Efforts to restore American chestnut trees to their rightful place in the North American forest ecosystem are progressing, although progress has come at a slower pace than once expected, according to researchers in Penn State’s College of Agricultural Sciences, who explain they have reached a pivotal point.
The 27-year-old traditional breeding program, which has attempted to infuse blight resistance from the Chinese chestnut tree into American chestnuts, is receiving a boost from tree molecular geneticists at Penn State and five other universities working collaboratively in a bid to improve the process. While traditional breeding has been taking place, so have parallel lines of research into genetic modification and also bio-control of the fungus that causes the blight.

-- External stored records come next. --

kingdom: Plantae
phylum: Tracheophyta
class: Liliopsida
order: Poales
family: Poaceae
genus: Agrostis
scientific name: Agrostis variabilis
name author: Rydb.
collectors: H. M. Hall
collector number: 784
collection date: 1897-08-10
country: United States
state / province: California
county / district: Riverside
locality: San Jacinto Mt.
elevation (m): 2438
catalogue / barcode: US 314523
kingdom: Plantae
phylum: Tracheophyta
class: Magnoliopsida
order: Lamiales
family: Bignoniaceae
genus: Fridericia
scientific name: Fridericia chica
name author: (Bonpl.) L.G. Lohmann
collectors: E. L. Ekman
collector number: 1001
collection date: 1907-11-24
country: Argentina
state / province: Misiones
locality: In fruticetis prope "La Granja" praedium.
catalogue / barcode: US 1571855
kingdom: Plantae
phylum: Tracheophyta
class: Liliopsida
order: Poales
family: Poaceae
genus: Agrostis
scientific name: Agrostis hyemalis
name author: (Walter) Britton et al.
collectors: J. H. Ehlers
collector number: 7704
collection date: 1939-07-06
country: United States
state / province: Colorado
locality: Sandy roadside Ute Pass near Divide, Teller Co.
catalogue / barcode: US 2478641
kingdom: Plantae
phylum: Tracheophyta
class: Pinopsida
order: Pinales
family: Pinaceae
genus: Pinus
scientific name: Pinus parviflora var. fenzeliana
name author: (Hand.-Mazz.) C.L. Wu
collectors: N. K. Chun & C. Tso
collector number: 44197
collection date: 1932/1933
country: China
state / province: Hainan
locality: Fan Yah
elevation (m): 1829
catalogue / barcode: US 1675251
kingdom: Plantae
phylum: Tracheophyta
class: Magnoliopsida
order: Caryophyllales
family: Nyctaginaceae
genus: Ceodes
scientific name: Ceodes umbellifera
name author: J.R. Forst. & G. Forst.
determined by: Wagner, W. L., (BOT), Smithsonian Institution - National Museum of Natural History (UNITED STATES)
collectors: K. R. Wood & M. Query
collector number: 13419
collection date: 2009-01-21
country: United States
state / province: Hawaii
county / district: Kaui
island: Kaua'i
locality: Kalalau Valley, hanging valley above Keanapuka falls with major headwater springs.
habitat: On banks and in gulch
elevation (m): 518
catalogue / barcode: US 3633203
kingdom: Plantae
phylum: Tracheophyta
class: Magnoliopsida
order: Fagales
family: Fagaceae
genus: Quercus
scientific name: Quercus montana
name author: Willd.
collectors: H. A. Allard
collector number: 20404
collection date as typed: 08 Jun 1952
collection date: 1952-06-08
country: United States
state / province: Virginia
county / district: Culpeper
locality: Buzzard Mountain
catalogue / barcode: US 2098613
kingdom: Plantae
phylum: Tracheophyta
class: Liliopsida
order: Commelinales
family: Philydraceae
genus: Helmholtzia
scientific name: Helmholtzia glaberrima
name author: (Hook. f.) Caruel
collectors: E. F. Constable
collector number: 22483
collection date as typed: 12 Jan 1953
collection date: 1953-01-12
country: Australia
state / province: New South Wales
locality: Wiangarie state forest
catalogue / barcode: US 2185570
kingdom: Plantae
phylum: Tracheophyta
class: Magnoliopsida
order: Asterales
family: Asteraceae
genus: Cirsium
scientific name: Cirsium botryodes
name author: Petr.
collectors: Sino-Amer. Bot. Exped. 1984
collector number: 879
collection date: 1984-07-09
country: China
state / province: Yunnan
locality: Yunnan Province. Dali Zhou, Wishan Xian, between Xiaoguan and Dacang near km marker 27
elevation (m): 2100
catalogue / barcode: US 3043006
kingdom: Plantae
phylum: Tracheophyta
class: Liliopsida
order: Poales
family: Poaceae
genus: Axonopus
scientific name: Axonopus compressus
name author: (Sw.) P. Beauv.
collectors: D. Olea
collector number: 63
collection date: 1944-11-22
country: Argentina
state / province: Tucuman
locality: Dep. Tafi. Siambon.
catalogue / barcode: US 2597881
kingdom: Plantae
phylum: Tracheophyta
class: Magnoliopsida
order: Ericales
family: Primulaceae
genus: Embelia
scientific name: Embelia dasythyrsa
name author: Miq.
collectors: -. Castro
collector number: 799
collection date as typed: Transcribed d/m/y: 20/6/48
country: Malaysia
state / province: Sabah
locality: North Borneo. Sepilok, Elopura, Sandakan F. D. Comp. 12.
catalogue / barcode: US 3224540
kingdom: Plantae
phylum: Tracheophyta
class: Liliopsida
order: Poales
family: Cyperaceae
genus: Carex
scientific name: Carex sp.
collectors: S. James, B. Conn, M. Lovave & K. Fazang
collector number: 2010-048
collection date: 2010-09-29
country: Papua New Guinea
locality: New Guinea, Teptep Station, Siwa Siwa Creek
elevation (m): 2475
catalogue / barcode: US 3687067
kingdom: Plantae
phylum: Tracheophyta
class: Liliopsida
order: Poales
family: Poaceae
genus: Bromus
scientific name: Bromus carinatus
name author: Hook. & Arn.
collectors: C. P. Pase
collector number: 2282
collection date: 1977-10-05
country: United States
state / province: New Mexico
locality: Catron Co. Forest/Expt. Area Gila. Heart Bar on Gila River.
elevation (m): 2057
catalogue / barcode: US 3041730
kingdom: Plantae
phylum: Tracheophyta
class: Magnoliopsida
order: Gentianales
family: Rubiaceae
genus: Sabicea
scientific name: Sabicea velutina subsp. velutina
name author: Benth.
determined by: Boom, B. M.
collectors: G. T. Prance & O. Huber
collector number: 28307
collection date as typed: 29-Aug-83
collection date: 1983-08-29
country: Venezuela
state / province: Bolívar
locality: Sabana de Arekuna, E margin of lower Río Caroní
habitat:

“Teams of researchers are now at a crossroads where all three methodologies may be combined to provide a more robust product,” said Sara Fitzsimmons, a research technologist who is also director of restoration for The American Chestnut Foundation, the group leading the chestnut-restoration effort. “By merging successes in genetic modification, hypovirulence and traditional breeding, restoration of a disease-resistant American chestnut tree is closer.”
The chestnut blight — which wiped out the American chestnut species across its 180-million-acre range in the first half of the 20th century — is caused by a fungus inadvertently introduced from Asia. Some view the loss of the chestnuts, which produced untold tons of food for wildlife and food and lumber for humans, as one of the worst U.S. ecological disasters.